29. Mendelson has been engaged in community service for the past 3 years, teaching business students and other groups about the destructive nature of fear and greed in the business world, using his own story and personal consequences as a powerful model for deterrence from unethical behavior.

G. Recovery On Investor Claims{1}

30. Investors in Portus received at least 97% and up to 102% of the funds invested. This was primarily the result of the fact that in all of the domestic investment structures, investor funds were invested in guaranteed notes with Soc Gen. The funds returned to investors also included the return of referral and brokerage fees from registered brokers and dealers who sold units in the Portus investment structures.

H. Dishonest Benefits -- compensation

31. In January 2005 and March 2005 Mendelson authorized payments to himself over and above his salary in the amount of $320,000.00 both before and after the commencement of the Commission investigation. This conduct was contrary to Ontario securities law and contrary to the public interest.

I. Breaches of the Ontario Securities Act by Mendelson

32. Mendelson agrees that between and including January 10, 2003 and March 5, 2005 (the "Material Time"), by engaging in the conduct as set out above, Mendelson admits and acknowledges that he contravened Ontario securities law during the Material Time in the following ways:

1) by engaging in the conduct described herein, Mendelson's actions were contrary to sections 2.1(1) and 2.1(2) of OSC Rule 31-505 respectively;

2) as a consequence of his position of seniority and responsibility at Portus, Mendelson authorized, permitted or acquiesced in Portus' failure to exercise its powers and discharge its duties as a Fund Manager in the best interests of the mutual funds and, in connection therewith, failed to exercise the degree of care, diligence and skill expected of a reasonably prudent Fund Manager in the circumstances, contrary to section 116(1) of the Act; and,

3) by authorizing payments to himself over and above his salary in the amount of $320,000.00 both before and after the commencement of the Staff's investigation into Mendelson and Portus.

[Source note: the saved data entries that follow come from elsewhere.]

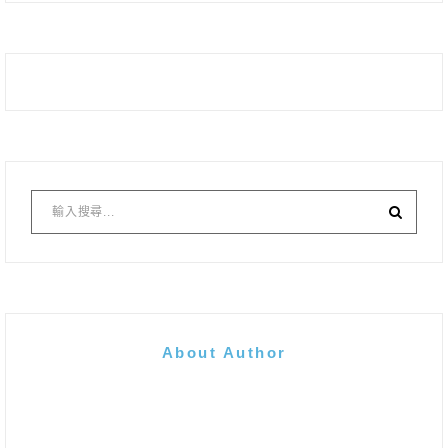
About Author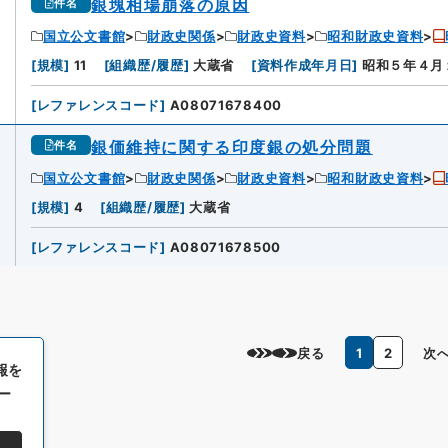
銀塊相場崩落の原因
件名
国立公文書館
財政史関係
財政史資料
昭和財政史資料
[
規模
]
11
[
組織歴/履歴
]
大蔵省
[
資料作成年月日
]
昭和５年４月
[
レファレンスコード
]
A08071678400
銀価維持に関する印度銀の処分問題
件名
国立公文書館
財政史関係
財政史資料
昭和財政史資料
0
[
規模
]
4
[
組織歴/履歴
]
大蔵省
[
レファレンスコード
]
A08071678500
戻る
1
2
次
報を
ー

33. Mendelson admits and acknowledges that he acted contrary to the public interest by contravening Ontario securities law as set out in sub-paragraphs 32 (1) to (3).

34. This Agreed Statement of Facts may be signed in one or more counterparts which together will constitute a complete Agreed Statement of Facts.

35. A facsimile copy of any signature will be as effective as an original signature.

Dated this 16th day of October, 2012

___________________________
Michael Mendelson

Dated this 16th day of October, 2012

STAFF OF THE ONTARIO SECURITIES COMMISSION

____________________________
Tom Atkinson
Director, Enforcement Branch

 {1}For complete reports and analysis of funds seized by KPMG Inc, Trustee in Bankruptcy & Court-Appointed Receiver for Portus, please refer to www.portusgroup.ca.